▸ INSTRUCTIONS TO FOLLOW
Please copy the data below line for line without changing anything, leaving the pictures out of your copy.

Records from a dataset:

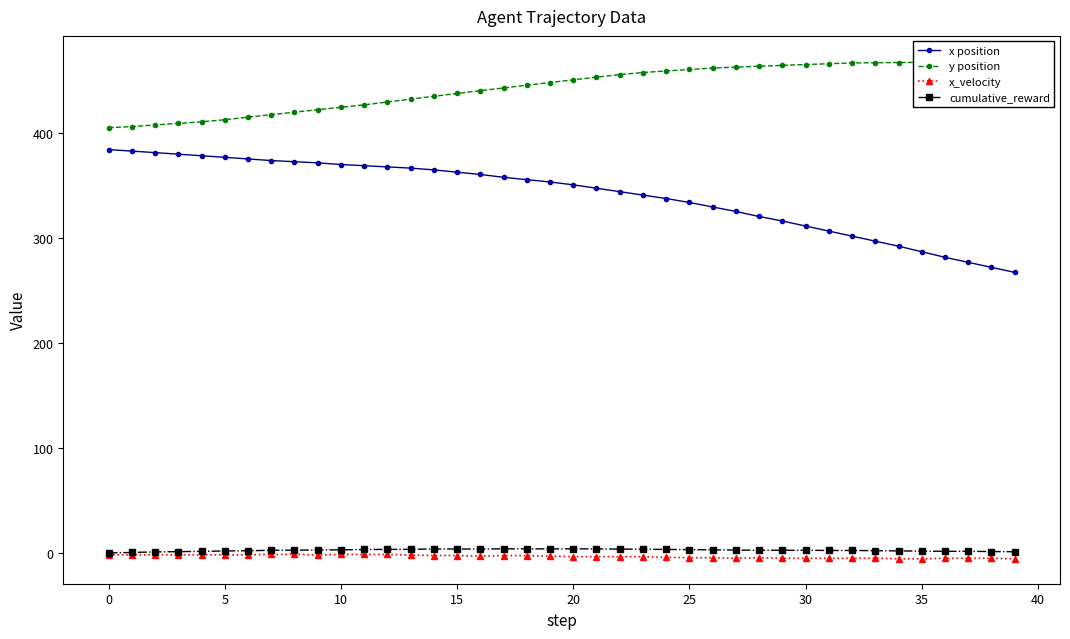

The y position series shows 439.8 at 16. True or false?

True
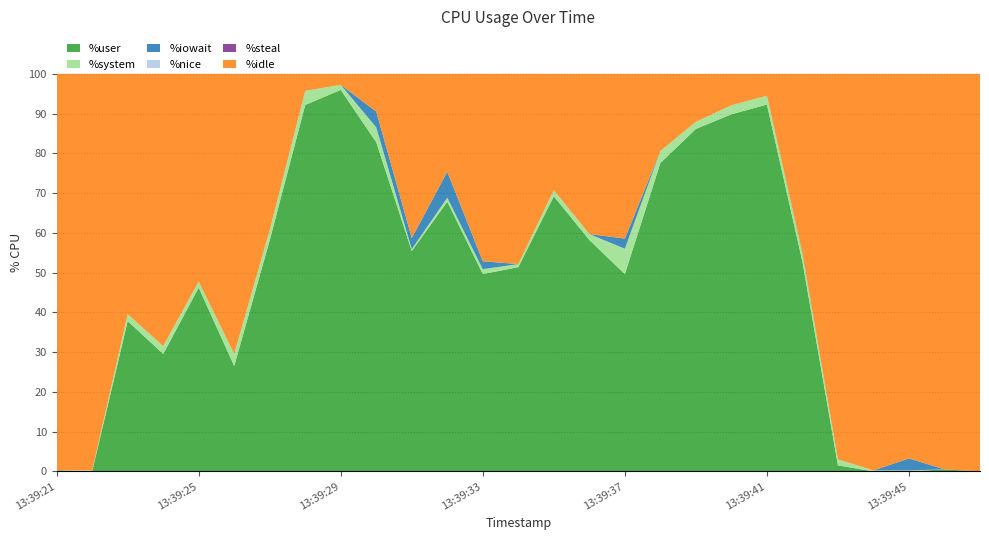

Reading left to right, transcribe all the data shown in this chart.

%user: 13:39:21=0.2	13:39:22=0.0	13:39:23=37.8	13:39:24=29.5	13:39:25=46.2	13:39:26=26.5	13:39:27=58.2	13:39:28=92.2	13:39:29=96.0	13:39:30=82.8	13:39:31=55.4	13:39:32=67.8	13:39:33=49.6	13:39:34=51.4	13:39:35=69.2	13:39:36=58.2	13:39:37=49.6	13:39:38=77.6	13:39:39=86.2	13:39:40=89.8	13:39:41=92.3	13:39:42=52.8	13:39:43=1.5	13:39:44=0.0	13:39:45=0.0	13:39:46=0.5	13:39:47=0.0
%system: 13:39:21=0.0	13:39:22=0.2	13:39:23=1.7	13:39:24=2.0	13:39:25=1.5	13:39:26=3.0	13:39:27=2.5	13:39:28=3.5	13:39:29=1.3	13:39:30=3.7	13:39:31=0.5	13:39:32=1.0	13:39:33=1.2	13:39:34=0.8	13:39:35=1.5	13:39:36=1.5	13:39:37=6.4	13:39:38=3.0	13:39:39=1.8	13:39:40=2.3	13:39:41=2.2	13:39:42=2.0	13:39:43=1.5	13:39:44=0.2	13:39:45=0.2	13:39:46=0.0	13:39:47=0.0
%iowait: 13:39:21=0.0	13:39:22=0.0	13:39:23=0.0	13:39:24=0.0	13:39:25=0.0	13:39:26=0.0	13:39:27=0.0	13:39:28=0.0	13:39:29=0.0	13:39:30=4.0	13:39:31=2.8	13:39:32=6.5	13:39:33=2.0	13:39:34=0.0	13:39:35=0.0	13:39:36=0.0	13:39:37=2.6	13:39:38=0.0	13:39:39=0.0	13:39:40=0.0	13:39:41=0.0	13:39:42=0.2	13:39:43=0.0	13:39:44=0.0	13:39:45=3.0	13:39:46=0.0	13:39:47=0.0
%nice: 13:39:21=0.0	13:39:22=0.0	13:39:23=0.0	13:39:24=0.0	13:39:25=0.0	13:39:26=0.0	13:39:27=0.0	13:39:28=0.0	13:39:29=0.0	13:39:30=0.0	13:39:31=0.0	13:39:32=0.0	13:39:33=0.0	13:39:34=0.0	13:39:35=0.0	13:39:36=0.0	13:39:37=0.0	13:39:38=0.0	13:39:39=0.0	13:39:40=0.0	13:39:41=0.0	13:39:42=0.0	13:39:43=0.0	13:39:44=0.0	13:39:45=0.0	13:39:46=0.0	13:39:47=0.0
%steal: 13:39:21=0.0	13:39:22=0.0	13:39:23=0.0	13:39:24=0.0	13:39:25=0.0	13:39:26=0.0	13:39:27=0.0	13:39:28=0.0	13:39:29=0.0	13:39:30=0.0	13:39:31=0.0	13:39:32=0.0	13:39:33=0.0	13:39:34=0.0	13:39:35=0.0	13:39:36=0.0	13:39:37=0.0	13:39:38=0.0	13:39:39=0.0	13:39:40=0.0	13:39:41=0.0	13:39:42=0.0	13:39:43=0.0	13:39:44=0.0	13:39:45=0.0	13:39:46=0.0	13:39:47=0.0
%idle: 13:39:21=99.8	13:39:22=99.8	13:39:23=60.5	13:39:24=68.5	13:39:25=52.3	13:39:26=70.5	13:39:27=39.3	13:39:28=4.3	13:39:29=2.8	13:39:30=9.5	13:39:31=41.3	13:39:32=24.6	13:39:33=47.1	13:39:34=47.9	13:39:35=29.3	13:39:36=40.3	13:39:37=41.4	13:39:38=19.4	13:39:39=12.1	13:39:40=7.9	13:39:41=5.5	13:39:42=45.0	13:39:43=97.0	13:39:44=99.8	13:39:45=96.7	13:39:46=99.5	13:39:47=100.0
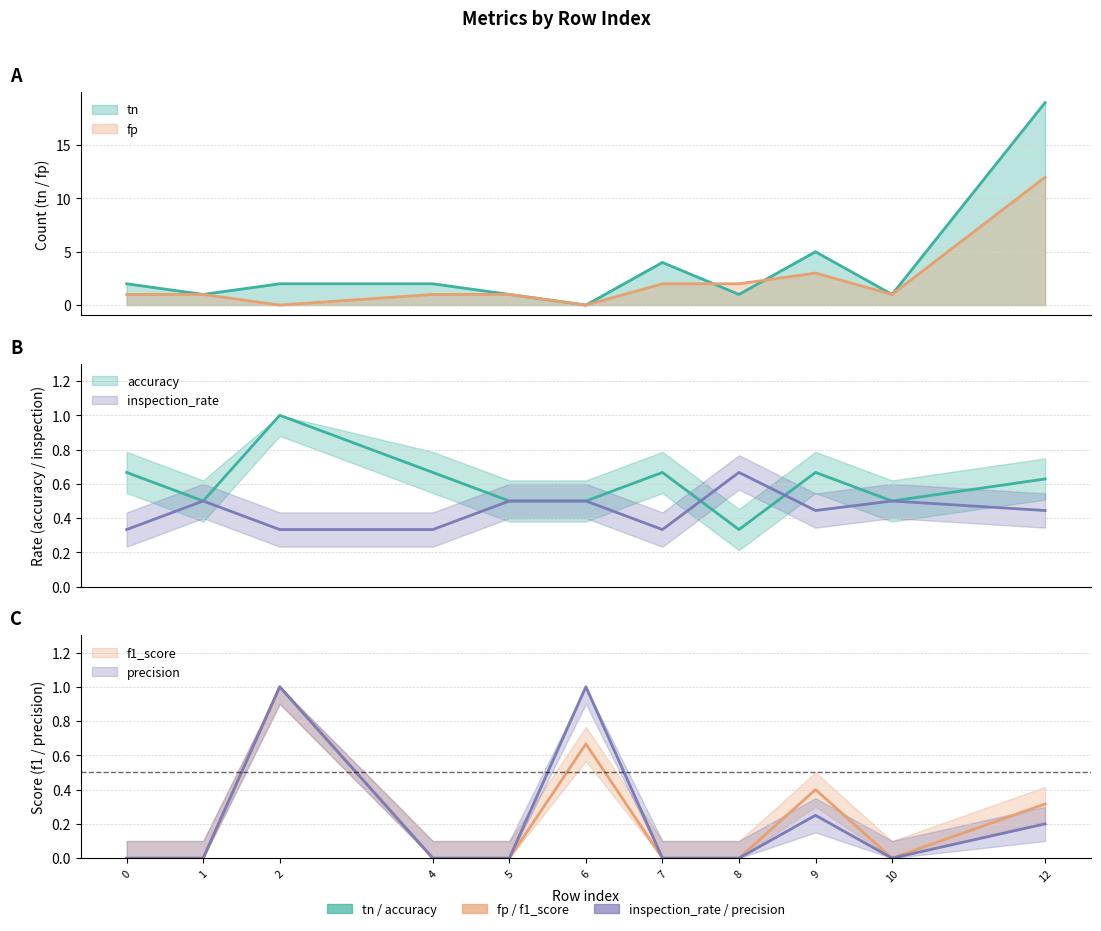

What is the sum of the inspection_rate values at 8 and 10?

1.2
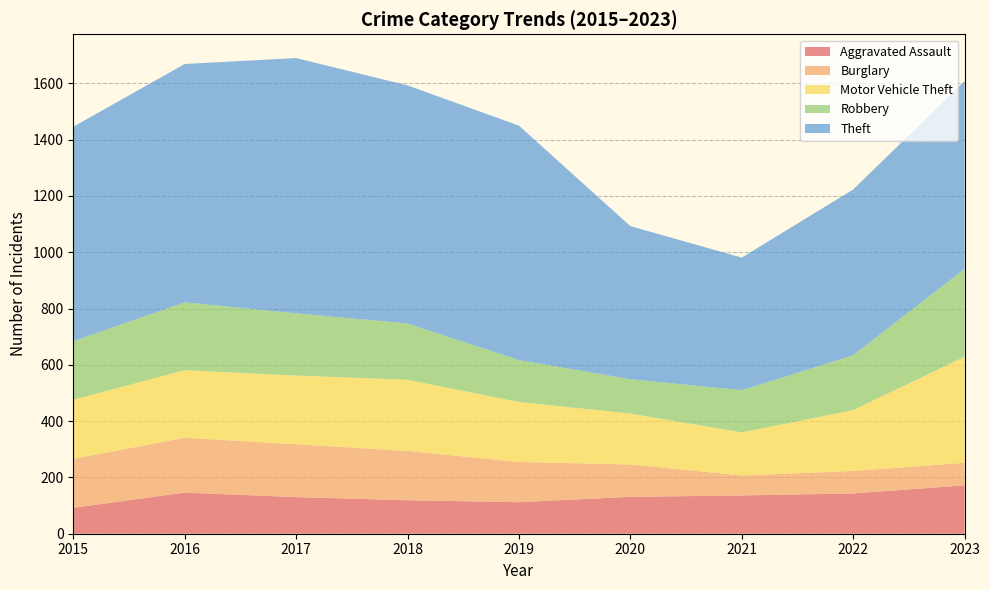

Reading left to right, what are all the values shown in this chart?

Aggravated Assault: 2015=92	2016=146	2017=130	2018=119	2019=112	2020=131	2021=136	2022=143	2023=172
Burglary: 2015=174	2016=195	2017=188	2018=175	2019=143	2020=115	2021=71	2022=80	2023=80
Motor Vehicle Theft: 2015=210	2016=240	2017=244	2018=253	2019=213	2020=181	2021=153	2022=216	2023=377
Robbery: 2015=208	2016=241	2017=221	2018=200	2019=149	2020=122	2021=150	2022=195	2023=312
Theft: 2015=762	2016=847	2017=907	2018=846	2019=833	2020=544	2021=471	2022=589	2023=667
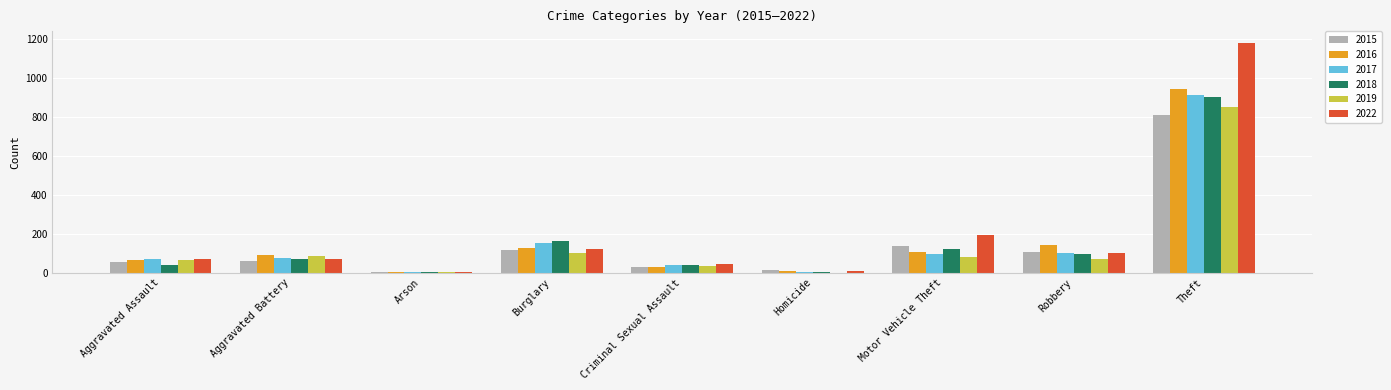

How many groups of bars are there?

9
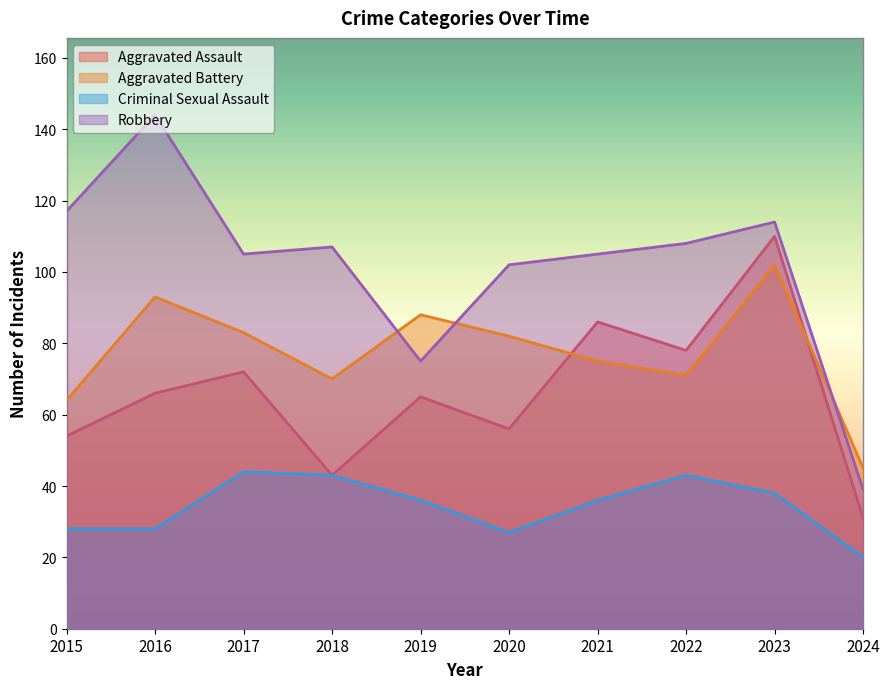

How many data points in Robbery are above 107?

4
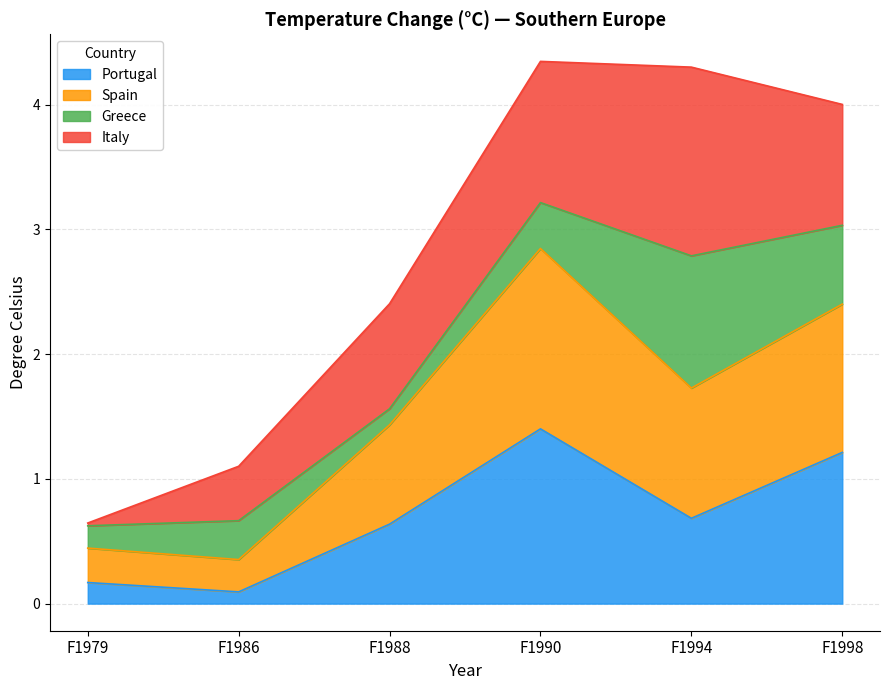

What is the maximum value for Portugal?

1.4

▸ SOLVED EXERCISE
The y position series shows 439.8 at 16. True or false?

True

Reading left to right, transcribe all the data shown in this chart.

%user: 13:39:21=0.2	13:39:22=0.0	13:39:23=37.8	13:39:24=29.5	13:39:25=46.2	13:39:26=26.5	13:39:27=58.2	13:39:28=92.2	13:39:29=96.0	13:39:30=82.8	13:39:31=55.4	13:39:32=67.8	13:39:33=49.6	13:39:34=51.4	13:39:35=69.2	13:39:36=58.2	13:39:37=49.6	13:39:38=77.6	13:39:39=86.2	13:39:40=89.8	13:39:41=92.3	13:39:42=52.8	13:39:43=1.5	13:39:44=0.0	13:39:45=0.0	13:39:46=0.5	13:39:47=0.0
%system: 13:39:21=0.0	13:39:22=0.2	13:39:23=1.7	13:39:24=2.0	13:39:25=1.5	13:39:26=3.0	13:39:27=2.5	13:39:28=3.5	13:39:29=1.3	13:39:30=3.7	13:39:31=0.5	13:39:32=1.0	13:39:33=1.2	13:39:34=0.8	13:39:35=1.5	13:39:36=1.5	13:39:37=6.4	13:39:38=3.0	13:39:39=1.8	13:39:40=2.3	13:39:41=2.2	13:39:42=2.0	13:39:43=1.5	13:39:44=0.2	13:39:45=0.2	13:39:46=0.0	13:39:47=0.0
%iowait: 13:39:21=0.0	13:39:22=0.0	13:39:23=0.0	13:39:24=0.0	13:39:25=0.0	13:39:26=0.0	13:39:27=0.0	13:39:28=0.0	13:39:29=0.0	13:39:30=4.0	13:39:31=2.8	13:39:32=6.5	13:39:33=2.0	13:39:34=0.0	13:39:35=0.0	13:39:36=0.0	13:39:37=2.6	13:39:38=0.0	13:39:39=0.0	13:39:40=0.0	13:39:41=0.0	13:39:42=0.2	13:39:43=0.0	13:39:44=0.0	13:39:45=3.0	13:39:46=0.0	13:39:47=0.0
%nice: 13:39:21=0.0	13:39:22=0.0	13:39:23=0.0	13:39:24=0.0	13:39:25=0.0	13:39:26=0.0	13:39:27=0.0	13:39:28=0.0	13:39:29=0.0	13:39:30=0.0	13:39:31=0.0	13:39:32=0.0	13:39:33=0.0	13:39:34=0.0	13:39:35=0.0	13:39:36=0.0	13:39:37=0.0	13:39:38=0.0	13:39:39=0.0	13:39:40=0.0	13:39:41=0.0	13:39:42=0.0	13:39:43=0.0	13:39:44=0.0	13:39:45=0.0	13:39:46=0.0	13:39:47=0.0
%steal: 13:39:21=0.0	13:39:22=0.0	13:39:23=0.0	13:39:24=0.0	13:39:25=0.0	13:39:26=0.0	13:39:27=0.0	13:39:28=0.0	13:39:29=0.0	13:39:30=0.0	13:39:31=0.0	13:39:32=0.0	13:39:33=0.0	13:39:34=0.0	13:39:35=0.0	13:39:36=0.0	13:39:37=0.0	13:39:38=0.0	13:39:39=0.0	13:39:40=0.0	13:39:41=0.0	13:39:42=0.0	13:39:43=0.0	13:39:44=0.0	13:39:45=0.0	13:39:46=0.0	13:39:47=0.0
%idle: 13:39:21=99.8	13:39:22=99.8	13:39:23=60.5	13:39:24=68.5	13:39:25=52.3	13:39:26=70.5	13:39:27=39.3	13:39:28=4.3	13:39:29=2.8	13:39:30=9.5	13:39:31=41.3	13:39:32=24.6	13:39:33=47.1	13:39:34=47.9	13:39:35=29.3	13:39:36=40.3	13:39:37=41.4	13:39:38=19.4	13:39:39=12.1	13:39:40=7.9	13:39:41=5.5	13:39:42=45.0	13:39:43=97.0	13:39:44=99.8	13:39:45=96.7	13:39:46=99.5	13:39:47=100.0

What is the sum of the inspection_rate values at 8 and 10?

1.2

Reading left to right, what are all the values shown in this chart?

Aggravated Assault: 2015=92	2016=146	2017=130	2018=119	2019=112	2020=131	2021=136	2022=143	2023=172
Burglary: 2015=174	2016=195	2017=188	2018=175	2019=143	2020=115	2021=71	2022=80	2023=80
Motor Vehicle Theft: 2015=210	2016=240	2017=244	2018=253	2019=213	2020=181	2021=153	2022=216	2023=377
Robbery: 2015=208	2016=241	2017=221	2018=200	2019=149	2020=122	2021=150	2022=195	2023=312
Theft: 2015=762	2016=847	2017=907	2018=846	2019=833	2020=544	2021=471	2022=589	2023=667

How many groups of bars are there?

9

How many data points in Robbery are above 107?

4

What is the maximum value for Portugal?

1.4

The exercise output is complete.